Un peu de bon sens dans un paysage  saturé de macronisme ?

Il y a une semaine, Laurent Wauquiez était l'invité de l'Emission politique sur France 2. Le moins que l'on puisse dire, c'est que les journalistes n'ont eu, ni avant, ni après, aucune intention de le ménager. Avant la fin de la première minute, dès l'allusion mordante de Léa Salamé à la fin peu glorieuse du héros de la série House of Cards, l’homme politique Underwood, incarné par Kevin Spacey, qu'il dit admirer, le ton est donné. Et sitôt l'émission achevée, la presse fait tourner en boucle le jugement du PAF : la plus mauvaise audience de l'émission. Circulez, il n'y a rien à voir.

Mais pour être juste, il faut voir d'où il arrive. A titre personnel, un passé assez inconsistant, derrière lui, un parti en miettes, un discours des Républicains inaudible, et pour couronner le tout l'omniprésence macronienne.

Mauvaise audience, mais pour ceux qui l'ont écouté, il a convaincu, alors qu'il partait de loin. Et l'on se dit, à l'entendre, après la déferlante d'anti-élitisme des derniers mois, vomie par les militants d'En marche, que le discours d'un homme qui sait réfléchir, et plutôt bien formé, ce n'est pas si désagréable.

Son face-à-face avec Alain Minc fut mémorable. Au conseiller des princes, qui vient lui rappeler le politiquement correct de ses jeunes années, il rétorque, avec de la facilité, mais surtout un agacement bien justifié, que seuls les imbéciles ne changent pas d'avis, et que le monde, lui, a changé.

Sur le sujet épineux de l'Islam, on lui avait trouvé la contradictrice parfaite, Houria Abdelouahed, psychanalyste franco-marocaine, et maître de conférences à l’université Paris VII, spécialiste du "féminin dans l'Islam", modèle d'intégration comme on n'en trouve que sur les plateaux de télévision. Au petit jeu de l'exégèse du Coran, il reconnaît ses torts, mais rappelle à ce "modèle" d'intégration sur mesure que jamais elle ne se risquerait à condamner l'intégrisme islamique.

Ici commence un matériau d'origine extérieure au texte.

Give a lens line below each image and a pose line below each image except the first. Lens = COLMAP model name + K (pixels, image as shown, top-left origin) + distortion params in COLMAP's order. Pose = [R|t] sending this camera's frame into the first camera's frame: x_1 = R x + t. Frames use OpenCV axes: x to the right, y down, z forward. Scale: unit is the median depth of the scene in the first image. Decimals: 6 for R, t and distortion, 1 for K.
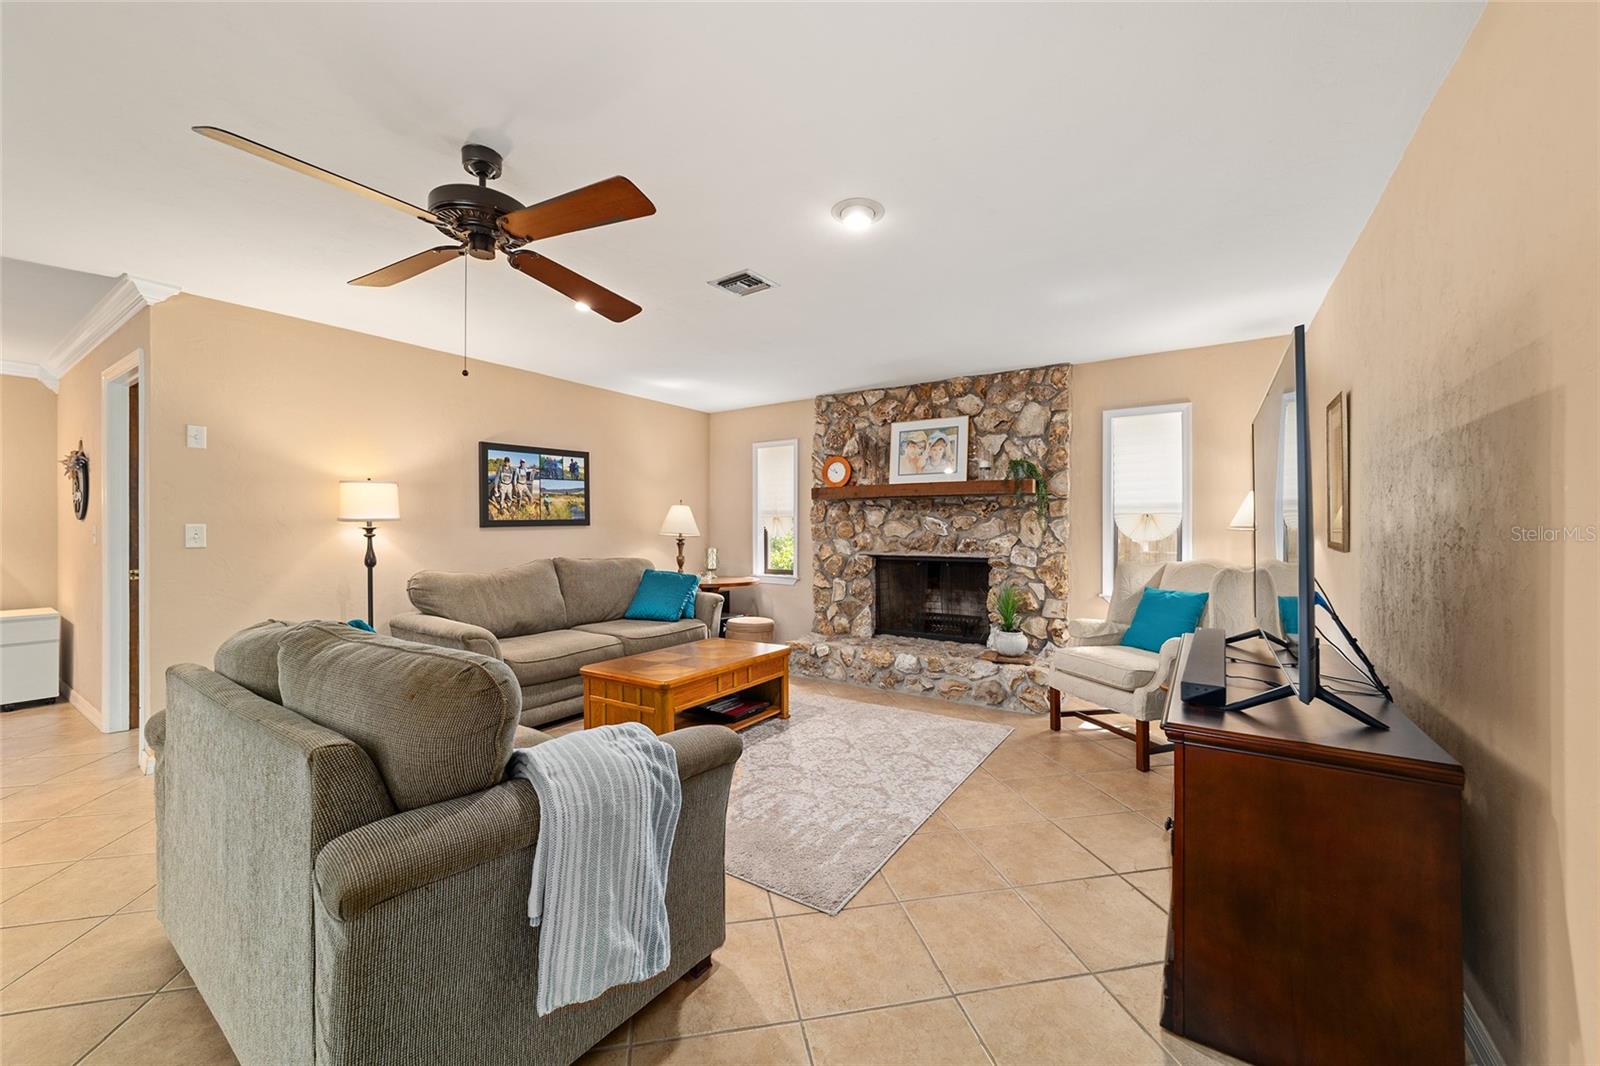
lens RADIAL K [[617.6, 0, 806.7], [0, 617.6, 542.5], [0, 0, 1]] dist [-0.010943, 0.005503]
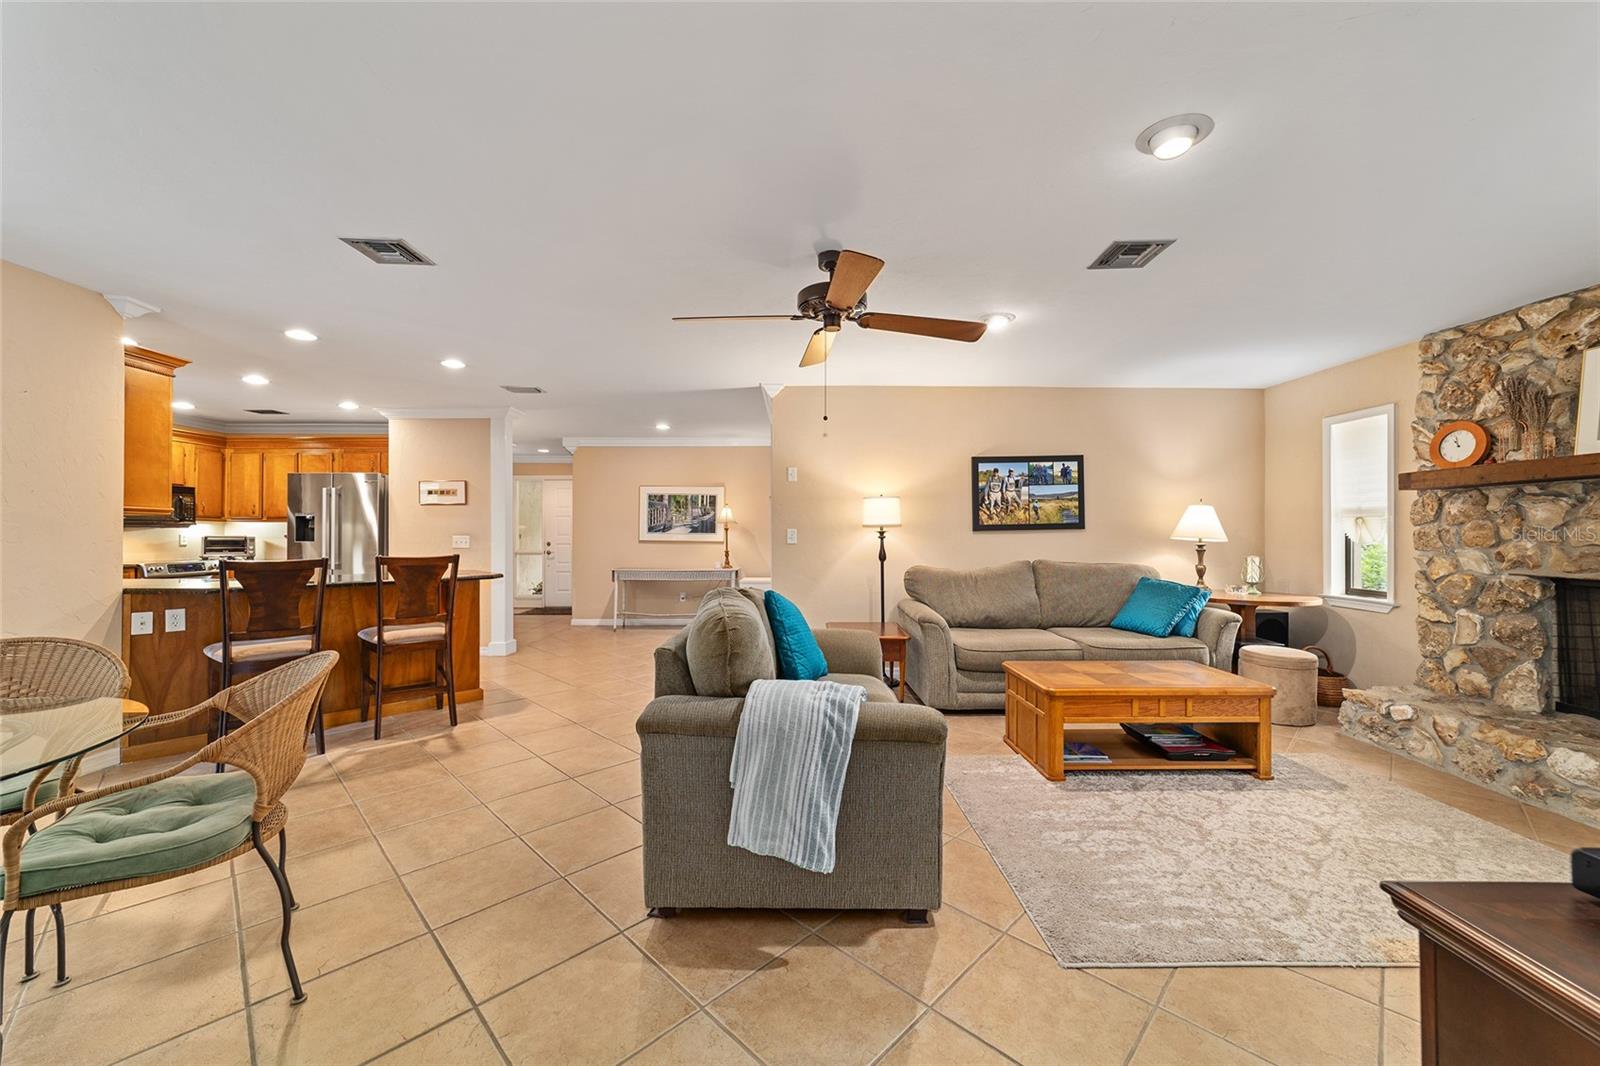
lens RADIAL K [[617.6, 0, 792.5], [0, 617.6, 531.6], [0, 0, 1]] dist [-0.010943, 0.005503]
pose [[0.555757, -0.002983, -0.831339, 0.213252], [-0.021754, 0.999599, -0.018130, 0.004277], [0.831060, 0.028161, 0.555470, 0.066944]]
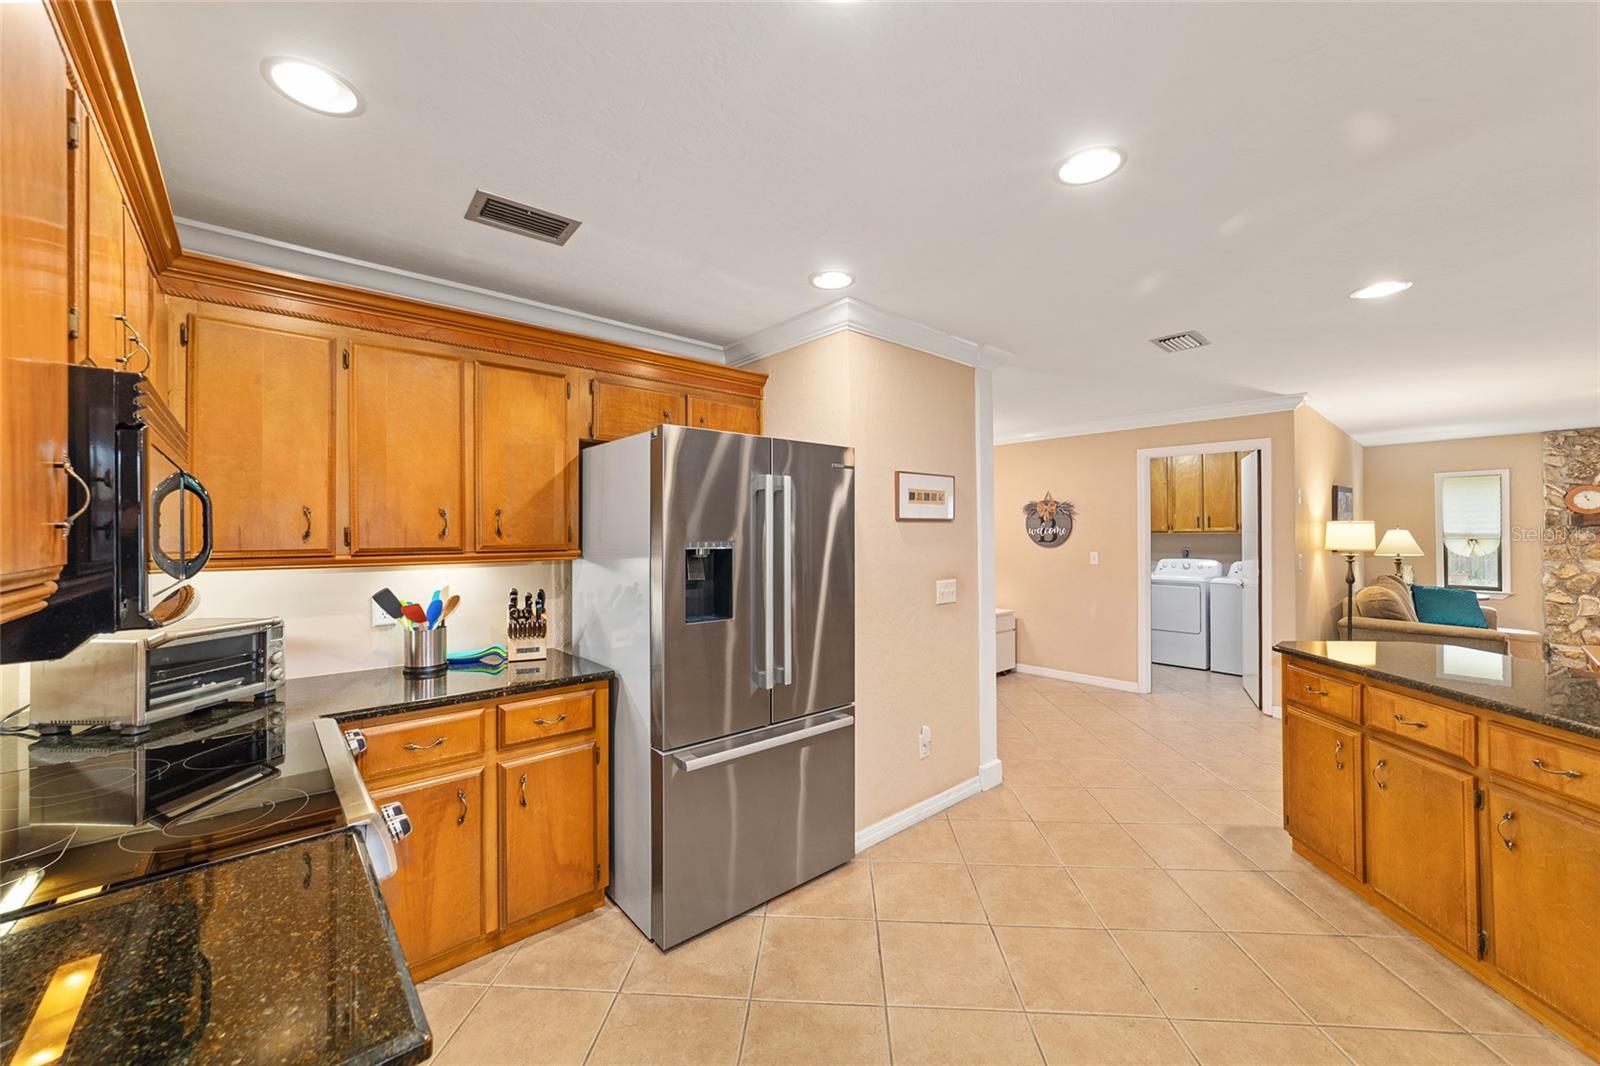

Sur la question de l'adoption par les couples homosexuels, on pourra évidemment regretter qu'il n'y ait pas dans sa bouche de remise en cause claire de la Loi Taubira, sans laquelle il n'y a pas d'adoption possible. On lui a déniché là encore l'adversaire idéale, la maman qui a "fait" un enfant (baptisé, par surcroît) avec son épouse par amour, pour injecter la dose incompressible de sentimentalisme à un débat éculé. En plus le bambin mange 5 fruits et légumes par jour et trie ses emballages. Une famille comme les autres. Mais Wauquiez ne se laisse pas enfermer dans un larmoiement plein de bons sentiments. Il rappelle que le bien commun, premier souci du politique, n'est pas une affaire de cas personnels et d'émotion. Il déstabilise son adversaire, qui obnubilée par ses revendications, n'arrive pas à répondre clairement en condamnant la sélection eugénique que permet, de fait, la PMA : « ce n’est pas mon sujet », dit-elle.

Ce n’est pas son sujet, mais c’est bien le nôtre. Et l’on saura gré à Laurent Wauquiez, avec toutes les limites de l’exercice et du personnage, d’avoir diffusé – un peu – de bon sens dans un paysage médiatique encore saturé de macronisme.